La decimocuarta fue por la llamada Escuela de Oficios que tuvo la audacia de formar. En ella, los experimentados del barrio, en amenas charlas -anécdotas van, anécdotas vienen bajo las nubes o las casuales estrellas de la noche limeña-, enseñaban a los novatos sin prontuario, maneras diversas de ganarse los frejoles. Allí se podían aprender, por ejemplo, los ejercicios que hacen de los dedos unos inteligentes y discretísimos intrusos capaces de deslizarse en la intimidad de cualquier bolsillo, bolso, cartera o maletín, y de reconocer, entre las heterogéneas piezas, la presa codiciada. Allí se descubría cómo, con paciencia artesanal, cualquier alambre es capaz de reemplazar con ventaja a la más barroca llave en la apertura de puertas, y cómo se puede encender los motores de las distintas marcas de automóviles si uno, por acaso, resulta no ser el propietario. Allí se enseñaba a arrancar prendas al escape, a pie o en bicicleta, a escalar muros y a desvidriar silenciosamente las ventanas de las casas, a hacer la cirugía plástica de cualquier objeto que cambiara abruptamente de dueño y la forma de salir de los varios calabozos de Lima sin autorización del comisario. Hasta la fabricación de chavetas y -¿murmuraciones de la envidia?- la destilación de pasta de pichicata se aprendía en esa Escuela, que ganó al Padre Seferino, por fin, la amistad y compadrazgo de los varones de Mendocita, y también su primera refriega con la Comisaría de la Victoria, donde fue conducido una noche y amenazado de juicio y cárcel por eminencia gris de delitos. Lo salvó, naturalmente, su influyente protectora.
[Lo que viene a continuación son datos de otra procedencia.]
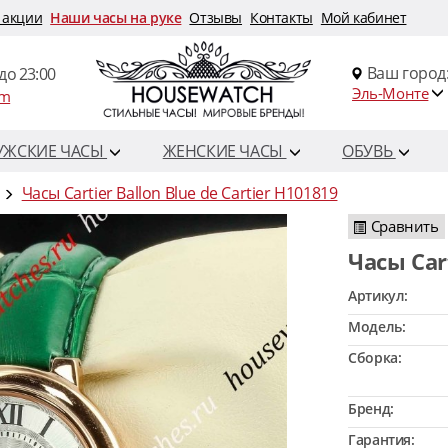
 акции
Наши часы на руке
Отзывы
Контакты
Мой кабинет
Ваш город
до 23:00
Эль-Монте
om
УЖСКИЕ ЧАСЫ
ЖЕНСКИЕ ЧАСЫ
ОБУВЬ
Часы Cartier Ballon Blue de Cartier H101819
Сравнить
Часы Ca
Артикул:
Модель:
Сборка:
Бренд:
Гарантия: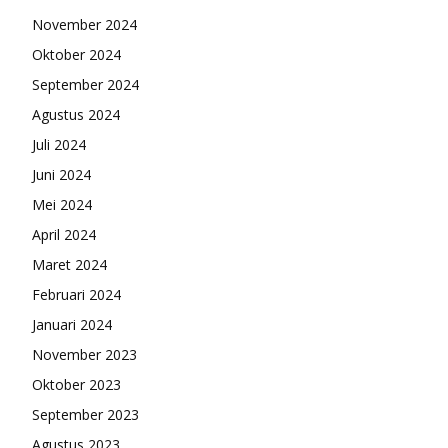
November 2024
Oktober 2024
September 2024
Agustus 2024
Juli 2024
Juni 2024
Mei 2024
April 2024
Maret 2024
Februari 2024
Januari 2024
November 2023
Oktober 2023
September 2023
Agustus 2023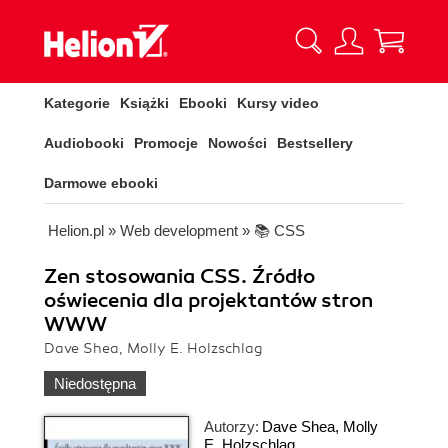
Kategorie
Książki
Ebooki
Kursy video
Audiobooki
Promocje
Nowości
Bestsellery
Darmowe ebooki
Helion.pl
»
Web development
»
📚 CSS
Zen stosowania CSS. Źródło
oświecenia dla projektantów stron
WWW
Dave Shea, Molly E. Holzschlag
Niedostępna
Autorzy:
Dave Shea
,
Molly
E. Holzschlag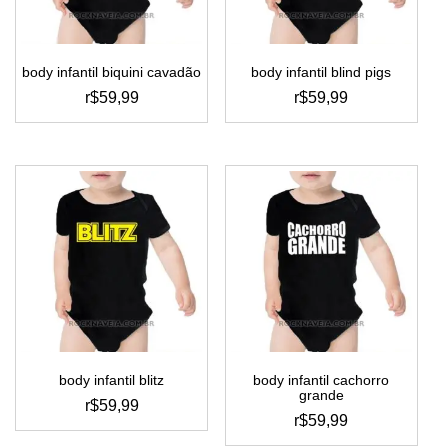
na
na
página
página
do
do
body infantil biquini cavadão
body infantil blind pigs
produto
produto
r$
59,99
r$
59,99
este
este
produto
produto
tem
tem
várias
várias
variantes.
variantes.
as
as
opções
opções
podem
podem
ser
ser
escolhidas
escolhidas
na
na
página
página
do
do
body infantil blitz
body infantil cachorro
produto
produto
grande
r$
59,99
r$
59,99
este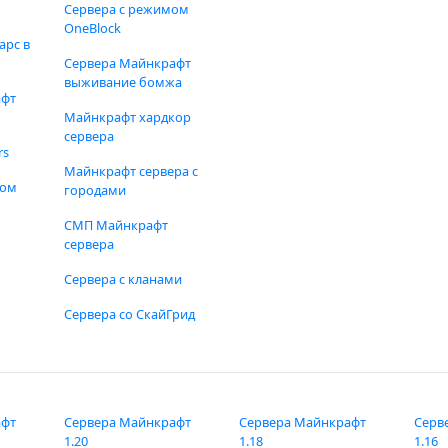
Сервера с режимом
OneBlock
арс в
Сервера Майнкрафт
выживание бомжа
афт
Майнкрафт хардкор
сервера
rs
Майнкрафт сервера с
фом
городами
СМП Майнкрафт
сервера
Сервера с кланами
Сервера со СкайГрид
афт
Сервера Майнкрафт
Сервера Майнкрафт
Серв
1.20
1.18
1.16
Ya en esta época el Padre Seferino se había convertido en una figura popular, de la cual se ocupaban los periódicos, las revistas y las radios. Sus iniciativas eran objeto de polémicas. Había quienes lo consideraban un protosanto, un adelantado de esa nueva hornada de sacerdotes que revolucionarían la Iglesia, y había quienes estaban convencidos de que era un quintacolumnista de Satán encargado de socavar la Casa de Pedro desde el interior. Mendocita (¿gracias a él o por su culpa?) se convirtió en una atracción turística: curiosos, beatas, periodistas, snobs se llegaban hasta el antiguo paraíso del hampa para ver, tocar, entrevistar o pedir autógrafos al Padre Severino. Esta publicidad dividía a la Iglesia: un sector la consideraba beneficiosa y otro perjudicial para la causa.